Rancho Church, New Mexico 1930 Oil on canvas |
I recently discovered a most interesting California artist by the name of Anna Skeele (1896-1963 Monrovia, CA). Skeele was born in Wellington, Ohio and eventually made her way to New York City to study at the Art Students League of New York City under Charles Hawthorne and Frederic Bridgman.
Skeele, she also travelled to Europe where she became exposed to modernism at the Académie de la Grande Chaumière and with André Lhote in Paris. In a mostly male artist dominated feel, she travelled to the Royal Academy of Arts in Florence, Italy where she studied the history of painting.
Skeele eventually made her way west, moving to California in 1912. Here she took art classes at the California School of Fine Arts under the apprenticeship of Armin Hansen in Monterey, California. Skeele eventually began teaching at Pomona College. Also know as Katherine Skeele Dann, she married fellow artist Frode Dann.
The mid-century in Southern California produced a vibrant school of modern artists like Skeele. Because of the number of imporant art school in the area -- artists were able to innovate modern art techiniques and styles unlike anywhere else in America. Artists like Anna Katharine Skeele, Helen Lundeberg, Henrietta Shore, Henry Lee McFee, Richard Haines, among others developed a distinctive figurative modernist school of painting.
Skeele favored figurative art but painted in a modern style in which she utilized a vibrant Fauvist palette, cubist forms, flattened panes of color. Reminiscent of artist peers of her time period Diego Rivera, Thomas Hart Benton, and Georgia O'Keeffe -- Skeele developed a similar but signature style unique to her
Anna Skeele spent quite a bit of time in the Southwest -- and she became fascinated by the people and place. Some of her most striking paintings often depict Native Americans in and around New Mexico.
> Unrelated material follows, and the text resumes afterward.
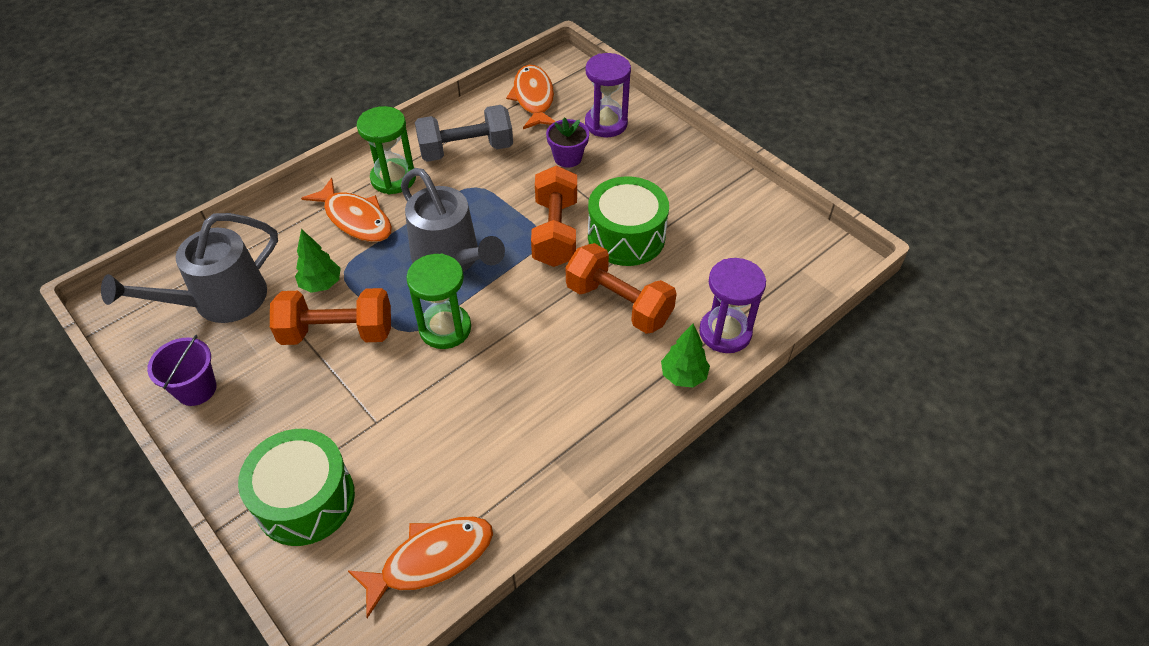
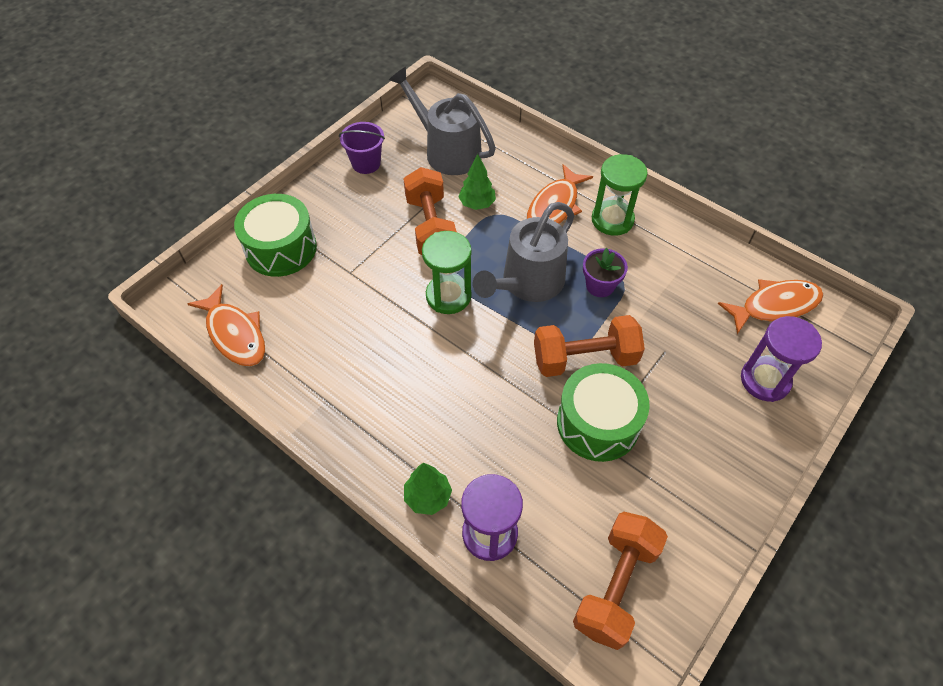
camera: 80 degrees right, 5 degrees up
(466, 150) = (671, 265): grey dumbbell -> none
(567, 158) = (695, 352): purple flower pot -> purple flower pot (600, 285)
(618, 303) = (506, 428): orange dumbbell -> orange dumbbell (615, 586)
Image: Courtesy of Laguna Art Museum. Anna Skeele "Rancho Church, New Mexico" depicts San Francisco de Asis Mission Church in Rancho de Taos, built between 1772 and 1816 by Franciscan fathers. It was a favorite subject for artists who came to the area, among them Ansel Adams and Georgia O’Keeffe. Skeele emphasizes the massiveness of the structure, which fills the composition and dwarfs the figures nearby. The fluffy white clouds form a halo around the church.